Renana Jhabvala, SEWA, India
September 30, 2015
About the lecture:
Structural inequalities are one of the main reasons why widespread and deep poverty continues to exist despite continuous economic growth in India. Centuries-old inequalities due to caste, class and gender, are deepened by new processes thrown up by globalization. However, the changes due to globalization have also brought people together through new ways of organizing and have led to new directions in society. The lecture is about the structural economic injustices faced by the poorest working women and the experiences of Self Employed Women’s Association, a movement of two million women who have organized themselves for economic rights and in the process are changing economic and social structures.
About the speaker:
Renana Jhabvala is best known for her long association with the Self-Employed Women’s Association (SEWA) in India and for her writings on issues of women in the informal economy.
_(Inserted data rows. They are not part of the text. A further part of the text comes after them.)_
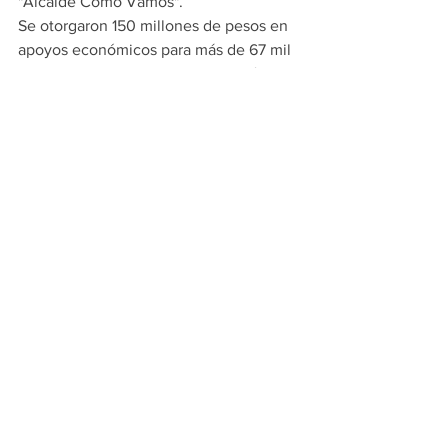
"Alcalde Cómo Vamos".
Se otorgaron 150 millones de pesos en 
apoyos económicos para más de 67 mil 
estudiantes y sus familias, inversión que 
superó a la histórica en un municipio 
cuya edad promedio es de 18.7 años.
Durante la pandemia se otorgaron más 
de 12 mil tarjetas de despensa para 
beneficio a más de 75 mil familias con 
un programa de canasta básica a bajo 
costo y se gestionó un banco de 
alimentos con el que se apoyó a más de 
800 familias.
Es importante mencionar que durante 3 
años consecutivos, Apodaca ha sido el 
mayor exportador en el Estado, según 
datos de la Secretaría de Economía y 
Trabajo, con cerca de los 1,000 millones 
de dólares en promedio anual.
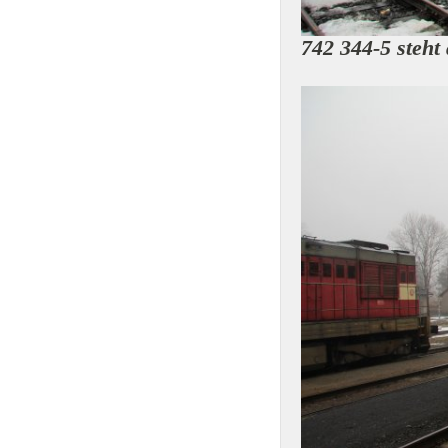
742 344-5 steht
She represents SEWA at international levels including at the International Labour Organisation (ILO) where she was part of the movement to bring in Conventions for informal workers. She is one of the founders and present Chair of WIEGO (Women in Informal Employment and Organizing) based at Harvard University.
She has been active in many Government committees and task forces which have formulated policies ranging from National Policy for Street vendors to the Law for Social Security of Unorganised Workers. She has written extensively on women in the informal economy and on Gandhian ways of struggle and is also presently Chancellor of Gandhigram Rural University.